Some people talk as if Predictive Analytics is some new and exciting topic. But isn’t all that new. It was been around for the past 30+ years. If you go back over the Gartner Hype Cycle that comes out every September, Predictive Analytics is no longer being shown on this graph. The last time it appeared on the Gartner Hype Cycle was back in 2013 and it was positioned on the far right of the graph in the section called Plateau of Productivity.
So Predictive Analytics is very mature and main stream. Part of the reason that it is main stream is that Predictive Analytics has allowed for a new category of Analytics to evolve and this is Automatic Analytics.
Automatic Analytics is where Advanced and Predictive Analytics has been build into our day to day applications that are used to run our business. We do not need the hard core type of data scientists to perform various analytic on our data. Instead these task, once they have been defined, can then be added to our applications to process, evaluate and make decisions all automatically.

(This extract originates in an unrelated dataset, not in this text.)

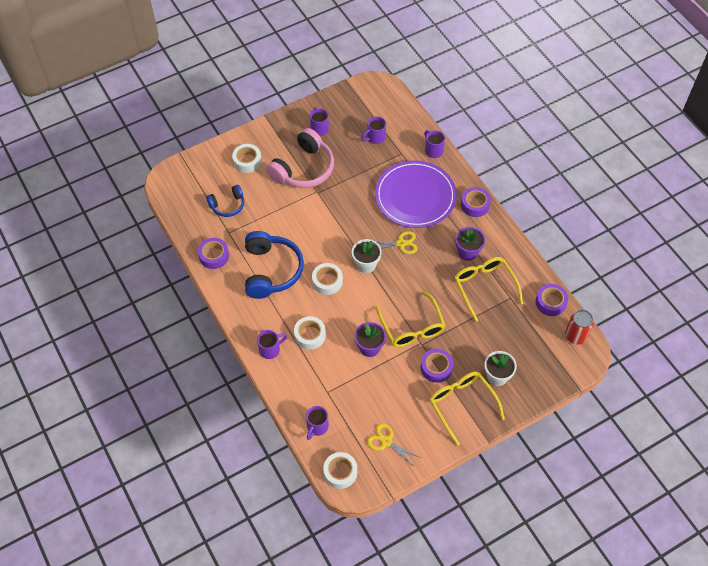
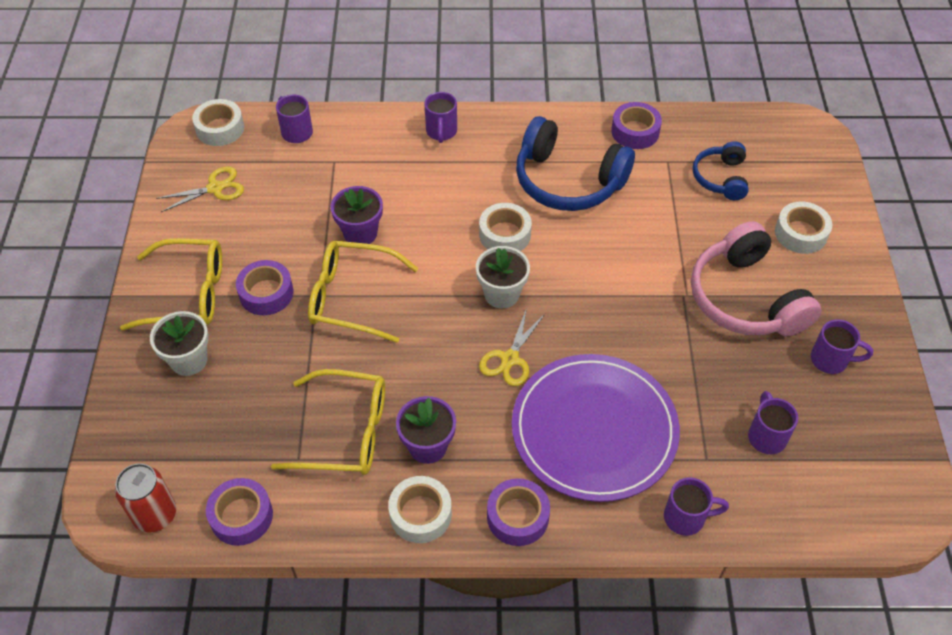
camera: 120 degrees right, 5 degrees down
white tape [294,316,326,350] -> white tape moved to [388,476,452,543]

This is were we need the data scientists to be able to communicate with the business and be able to work with them to solve real world business projects. This is a different type of data scientist to the “hard” core data scientist who delves into the various statistical methods, machine learning methods, data management methods, etc.
The following table extends the table given above to include Automatic Analytics, and is my own take on how and where Automatic Analytics fits.
Every time we get an insurance quote, health insurance quote, get a “random” call from our Telco offering a free upgrade, get our loyalty card statements, get a loan from the bank, look at or buy a book on Amazon, etc. the list could go on and on, but these are all examples of how predictive analytics has been automated into our everyday business application.
But this is nothing new. When I first got into data mining/predictive analytics over 16 years ago, it was considered a common thing that certain types of companies did. What has happened in the time since and particularly in the past few years is that a lot more people are seeing the value in using it.
Before I finish off this post we can have a quick look at what Oracle has been doing in this area. They have their Advanced Analytics Option and Real-Time Decisions tools to all data scientists do their magic. But over the past X years (nobody can give me an exact number) they have been very, very active in building in lots and lots of predictive analytics into their various business applications, particularly with into with Fusion Apps and BI Apps.
A recent quote from Oracle highlights their aim with this,
” … products designed to close the gap between data scientists and businesses.“
Now with Oracle making a big push to the cloud, they are busy adding in more and more Automatic (Predictive) Analytics into their Cloud Applications. What we need from Oracle is a clearer identification of where they have done this. Plus with the migration of their Apps to the cloud, their Advanced Analytics Option is a core part of their Cloud platform. As they upgrade or add new features into their Cloud Apps, you will now be able to get the benefit of these Automatic (Predictive) Analytics as they come available.